For the first time ever, the London Bullion Metal Association (LBMA) held its annual meeting in Hong Kong. It is a trade group that represents the wholesale market for gold and silver and it's telling that it decided to have its meeting in Hong Kong.

However, the site choice should not come as a surprise to anyone following the gold market. China has become more and more important to the gold market. The Asian giant's imports of the shiny yellow metal have become a key factor in gold's positive price performance over the last few years.

Investing in Gold: China's Role Bullion demand from China has soared in the past several years.

In 2007, China accounted for just 10% of global gold demand. By 2011, China was responsible for 21% of global gold demand. This trend can easily be seen in figures from the World Gold Council (WGC). It said gold demand in China has risen from about 250 tons in 2006 to almost 800 tons presently.

What the WGC numbers don't tell you about though is how China's central bank, the People's Bank of China, is buying gold. Gold imports into China via Hong Kong (the route the central bank uses) has continued to rise rapidly despite a dip recently in gold buying by Chinese consumers.

Hong Kong has seen on average about 65 tons in gross imports of gold per month. Year-to-date China has imported an astounding 582 tons of gold, more than the official holdings of another country well known for loving gold, India.

It is not shocking that the Chinese central bank is trying to get its hands on large amounts of the precious metal.

As David Gornall, chairman of the LBMA, told the conference "The country [China] has only 2 percent of its reserves in the form of gold." He added "that allocation can only go in one direction."

LBMA Gold Forecast Despite the bullishness on Chinese gold demand, the participants of the LBMA conference were rather reserved about next year's outlook for gold.

Much of the caution had to do with worries about India's economy. India, prior to 2012, was the world's largest consumer of gold and is now neck-and-neck with China as far as demand goes.

By the time of the next conference in September 2013, participants predict that gold will be trading at $1,843 an ounce. The prior LBMA forecast, before the conference began, was for gold to be trading at $1,914 an ounce.

The delegates seemed to be more cautious this year after last year's optimism. A forecast of gold at $2,019 an ounce did not pan out. In 2012, gold has spent most of the year trading in the $1,530 to $1,800 range.

China and Gold: Just Beginning Despite being in Hong Kong, the attendees may have underestimated the demand for gold that will be coming out of China in the years ahead.

Zheng Zhiguang, general manager of precious metals of Chinese bank ICBC, told the Financial Times the gold market in his country is "only just beginning". He believes China's gold market could be "entering a period of more sustained and steady growth, thanks to rising incomes and improved investment access to gold.

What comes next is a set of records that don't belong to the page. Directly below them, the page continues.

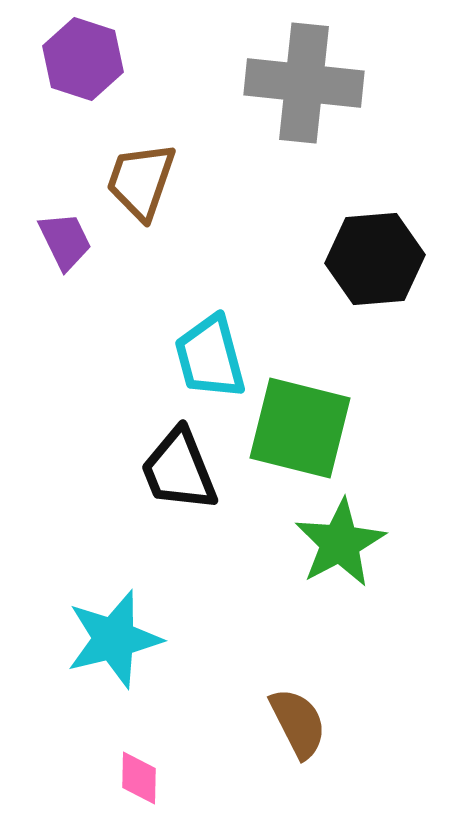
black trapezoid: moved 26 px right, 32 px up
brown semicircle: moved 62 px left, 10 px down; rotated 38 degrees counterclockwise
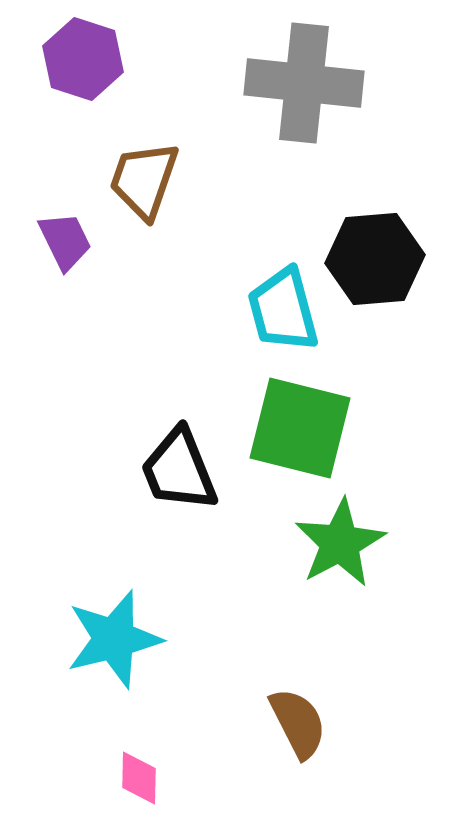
brown trapezoid: moved 3 px right, 1 px up
cyan trapezoid: moved 73 px right, 47 px up
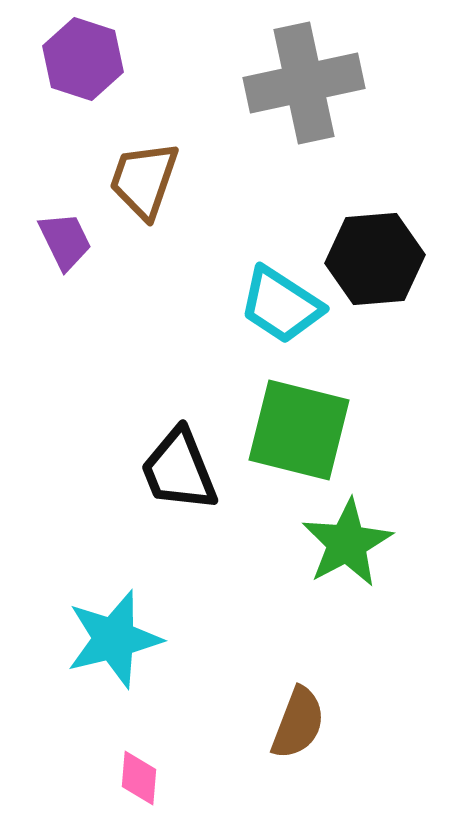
gray cross: rotated 18 degrees counterclockwise
cyan trapezoid: moved 2 px left, 5 px up; rotated 42 degrees counterclockwise
green square: moved 1 px left, 2 px down
green star: moved 7 px right
brown semicircle: rotated 48 degrees clockwise
pink diamond: rotated 4 degrees clockwise
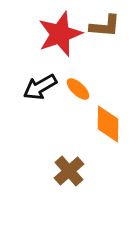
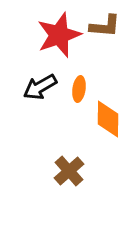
red star: moved 1 px left, 1 px down
orange ellipse: moved 1 px right; rotated 55 degrees clockwise
orange diamond: moved 5 px up
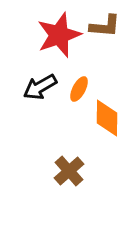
orange ellipse: rotated 20 degrees clockwise
orange diamond: moved 1 px left, 1 px up
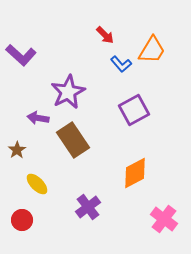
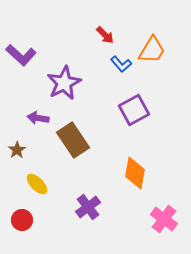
purple star: moved 4 px left, 9 px up
orange diamond: rotated 52 degrees counterclockwise
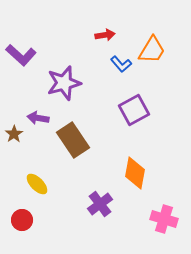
red arrow: rotated 54 degrees counterclockwise
purple star: rotated 12 degrees clockwise
brown star: moved 3 px left, 16 px up
purple cross: moved 12 px right, 3 px up
pink cross: rotated 20 degrees counterclockwise
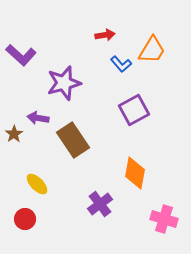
red circle: moved 3 px right, 1 px up
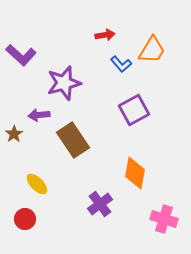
purple arrow: moved 1 px right, 3 px up; rotated 15 degrees counterclockwise
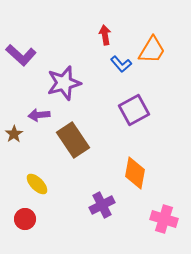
red arrow: rotated 90 degrees counterclockwise
purple cross: moved 2 px right, 1 px down; rotated 10 degrees clockwise
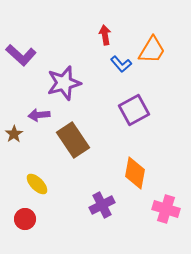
pink cross: moved 2 px right, 10 px up
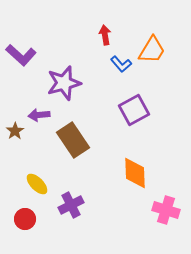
brown star: moved 1 px right, 3 px up
orange diamond: rotated 12 degrees counterclockwise
purple cross: moved 31 px left
pink cross: moved 1 px down
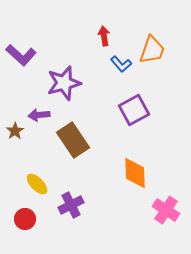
red arrow: moved 1 px left, 1 px down
orange trapezoid: rotated 12 degrees counterclockwise
pink cross: rotated 16 degrees clockwise
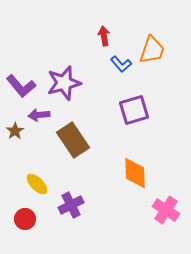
purple L-shape: moved 31 px down; rotated 8 degrees clockwise
purple square: rotated 12 degrees clockwise
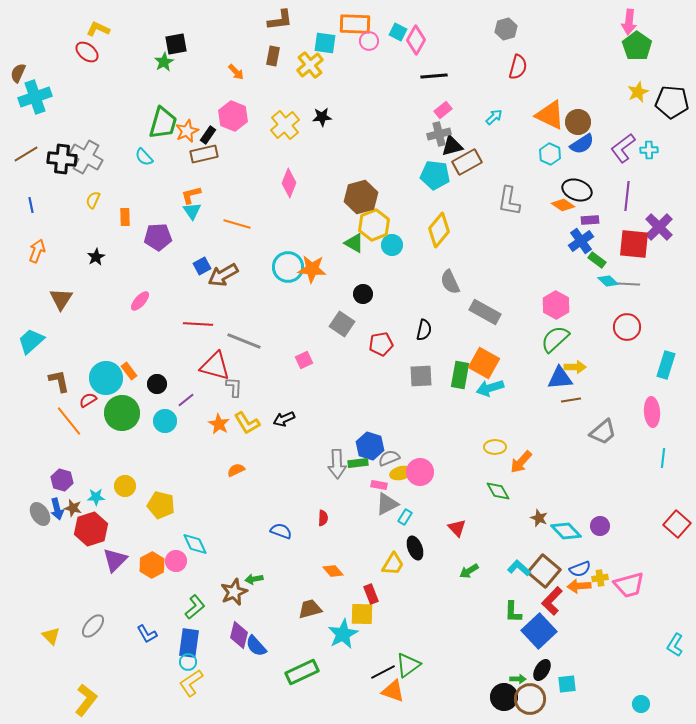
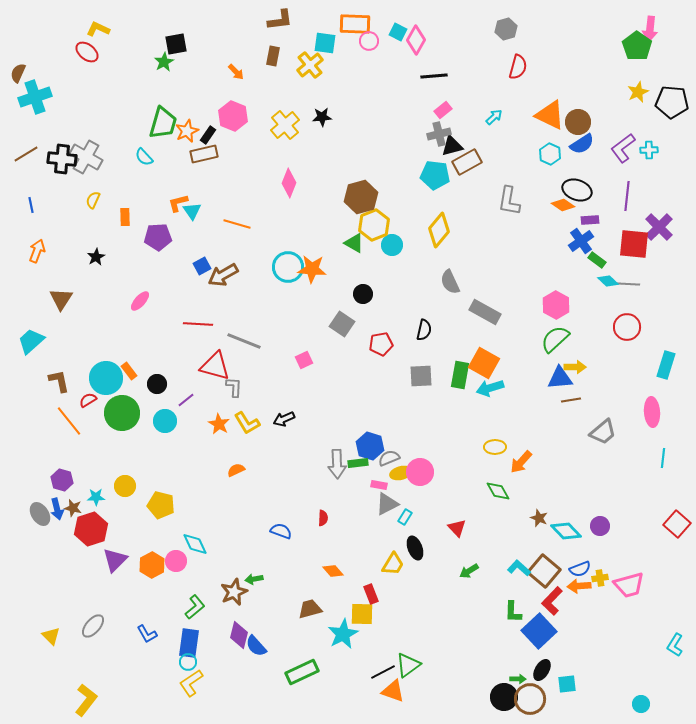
pink arrow at (629, 22): moved 21 px right, 7 px down
orange L-shape at (191, 195): moved 13 px left, 8 px down
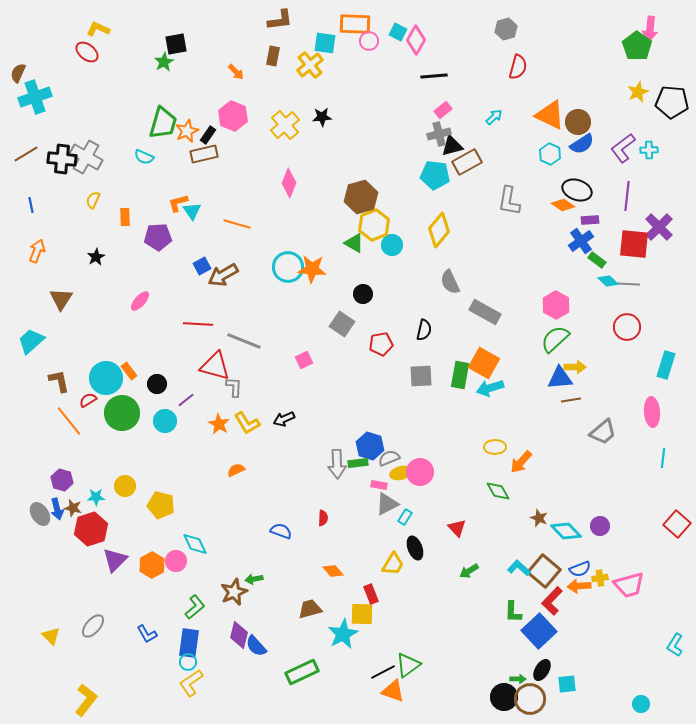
cyan semicircle at (144, 157): rotated 24 degrees counterclockwise
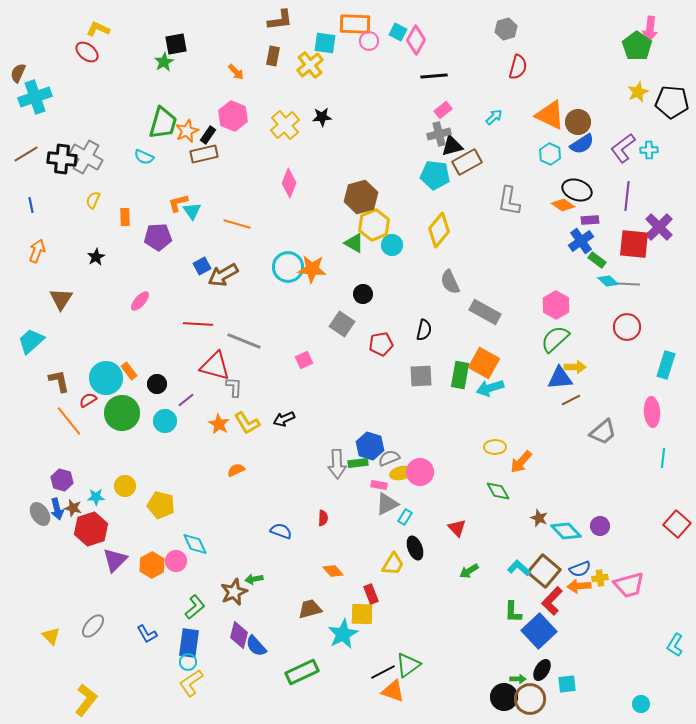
brown line at (571, 400): rotated 18 degrees counterclockwise
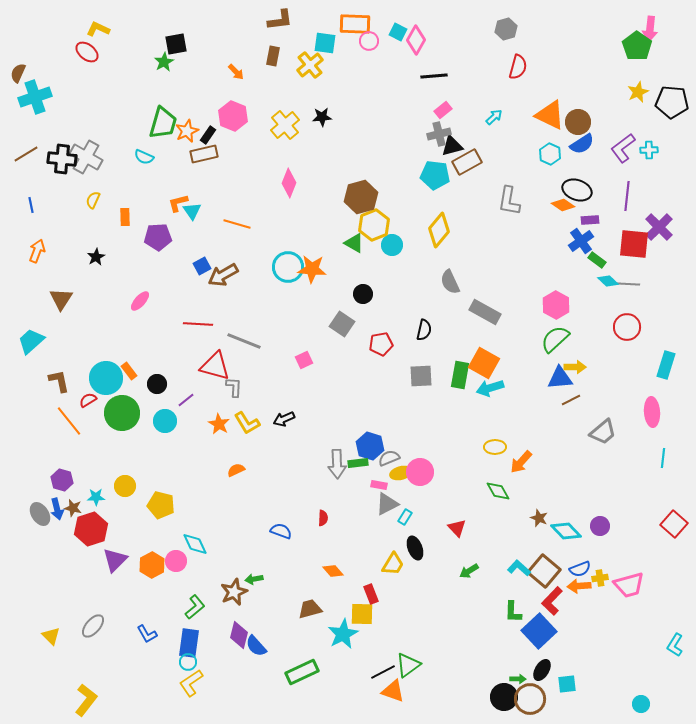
red square at (677, 524): moved 3 px left
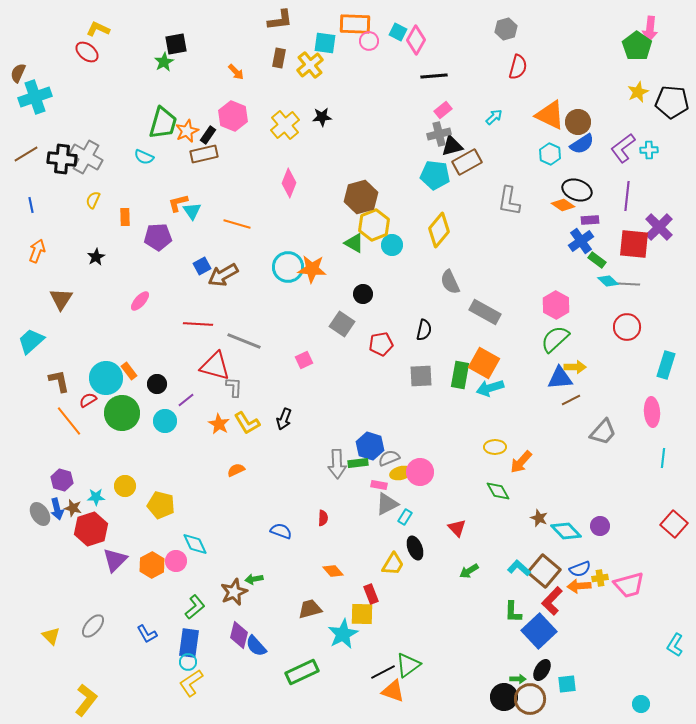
brown rectangle at (273, 56): moved 6 px right, 2 px down
black arrow at (284, 419): rotated 45 degrees counterclockwise
gray trapezoid at (603, 432): rotated 8 degrees counterclockwise
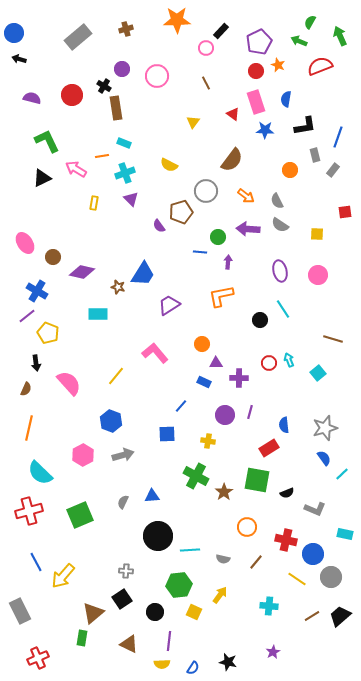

This is a key point that those investing in gold need to keep in mind. . .improved investment access by the average Chinese citizen to gold.

Marcus Grubb, managing director for investment at the WGC, expects investment demand for gold in China to be boosted by the launch of the first gold exchange traded fund (ETF) in 2013. He told the FT, "There are investors not able to access the gold market as liquidly as they would like and the ETF obviously opens up a lot of avenues there."

If the gold ETF catches on with Chinese investors, it may one day be as large as the biggest gold ETF in the United States - the SPDR Gold Trust (NYSEArca: GLD). The world's biggest bullion-backed ETF currently holds in excess of 43 million ounces of gold.

Add that ETF demand to the buildup in gold reserves by the Chinese central bank and the forecast by Money Morning's Global Resources Specialist Peter Krauth of $2,200 per ounce in 2013 will seem almost as conservative as the one by the LBMA.